Außerdem gibt es in Österreich jedes Jahr mehr als 17 Millionen Ambulanzkontakte. Werden im Schnitt 10 Sekunden für die Ausweisleistung aufgewendet, so kommen übers Jahr zusätzlich rund 6.000 Arbeitstage zusammen. Und das in Zeiten von Personalknappheit in Spitälern und Kostendruck im Gesundheitssystem.
Energischer Griff ins Leere
Aber egal, Hauptsache man kann der Ärzteschaft wieder einmal eine zusätzliche Belastung umhängen, die zwar niemandem etwas bringt, aber wohl den Eindruck einer entschlussfreudigen Regierungspolitik erwecken soll, die energisch durchgreift – auch wenn es ein Griff ins Leere ist.

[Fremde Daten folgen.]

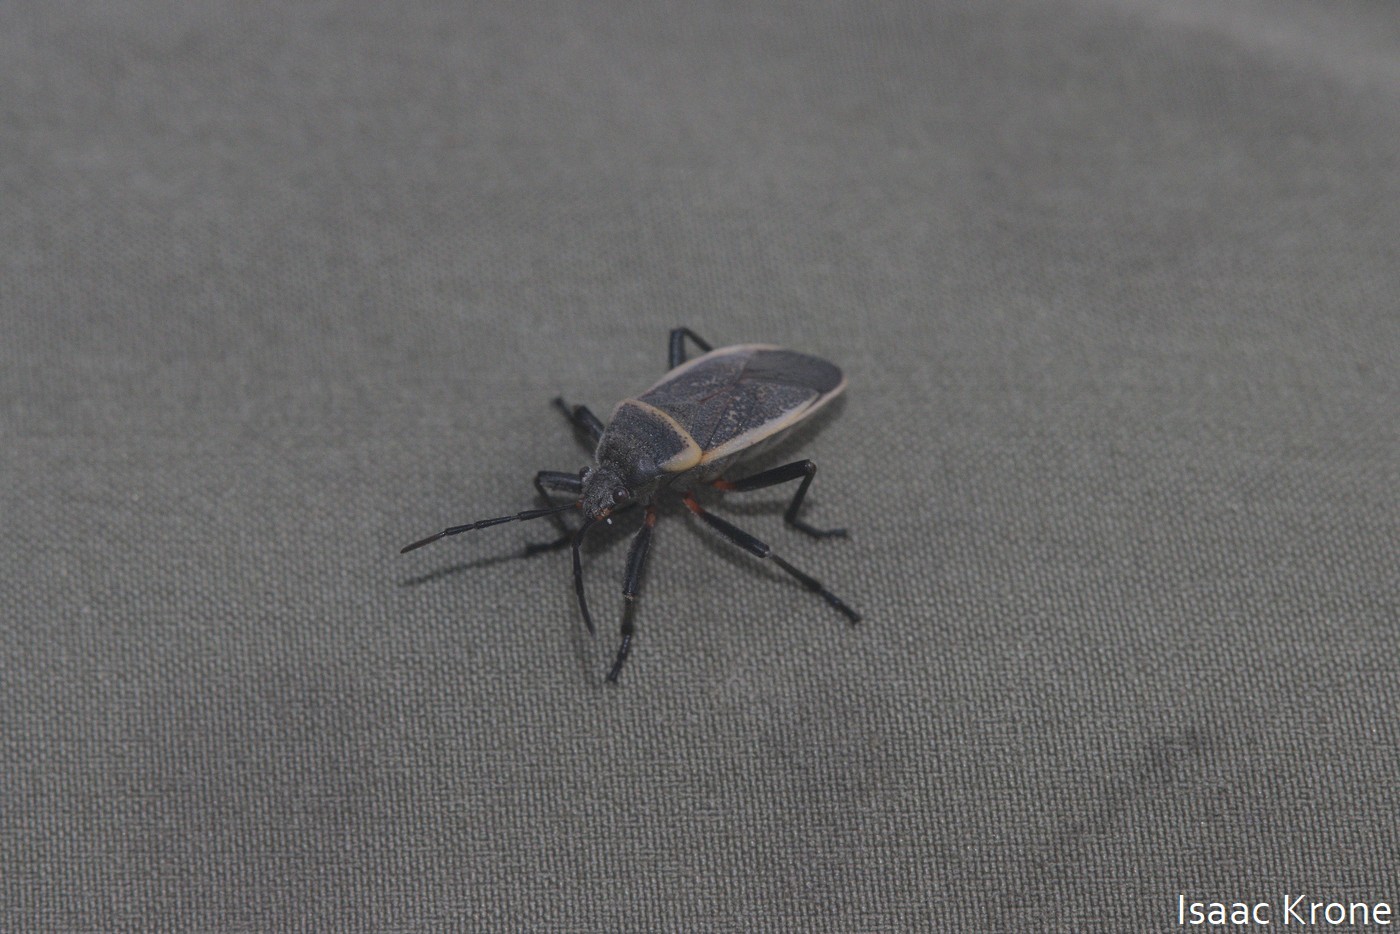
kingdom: Animalia
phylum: Arthropoda
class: Insecta
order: Hemiptera
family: Largidae
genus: Largus
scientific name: Largus californicus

Selten hat man vom Hauptverband selbst derartig eindrucksvoll bestätigt bekommen, dass viele gesundheitspolitisch relevante politische Entscheidungen für Ärzte einen beträchtlichen Zusatzaufwand bedeuten, dem kein entsprechender Nutzen gegenübersteht. Macht ja nichts, der Mehraufwand trifft ja bloß die lästigen Ärzte, die ständig nur „bremsen“ und immer wieder vor gesundheitspolitischen Fehlentwicklungen warnen (so wie z. B. bei Mystery Shopping und der Pflicht zur Identitätsfeststellung von Patienten). Und in der Kunst, Ärzte zu schikanieren, sind manche Gesundheitspolitiker und Sozialversicherer inzwischen schon recht bewandert.

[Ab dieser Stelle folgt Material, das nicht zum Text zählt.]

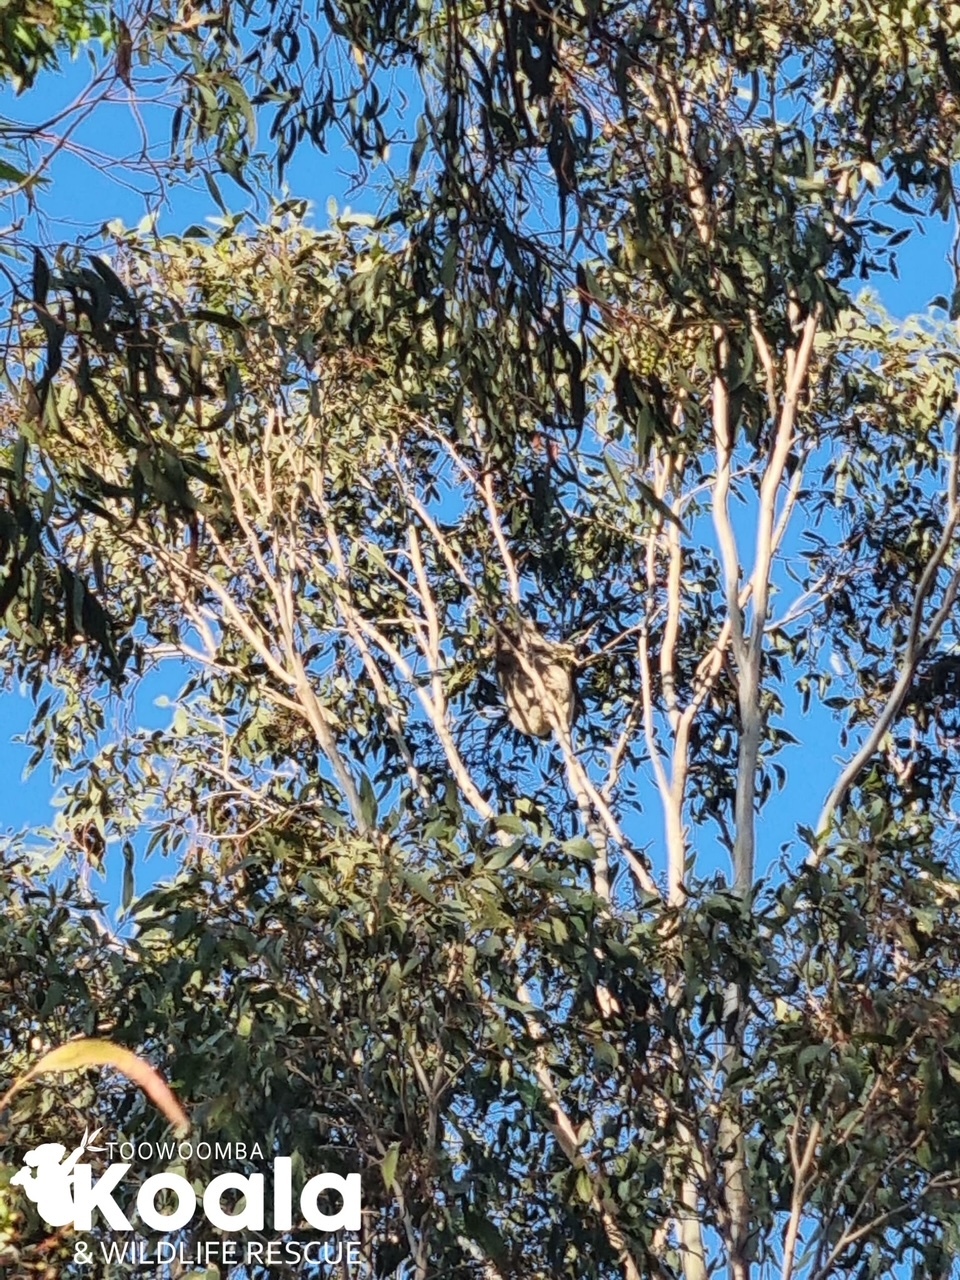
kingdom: Animalia
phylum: Chordata
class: Mammalia
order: Diprotodontia
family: Phascolarctidae
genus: Phascolarctos
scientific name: Phascolarctos cinereus
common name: Koala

In der Disziplin des „Schießens mit Kanonen auf Spatzen“ waren unsere Politiker bei ihren gloriosen Maßnahmen gegen den angeblich so immensen E-Card-Betrug wieder einmal schwer zu übertreffen. Es ist höchste Zeit, dass die oben angesprochene Schikane niedergelassener Ärztinnen und Ärzte per Gesetzesnovelle wieder aus der Welt geschaffen wird.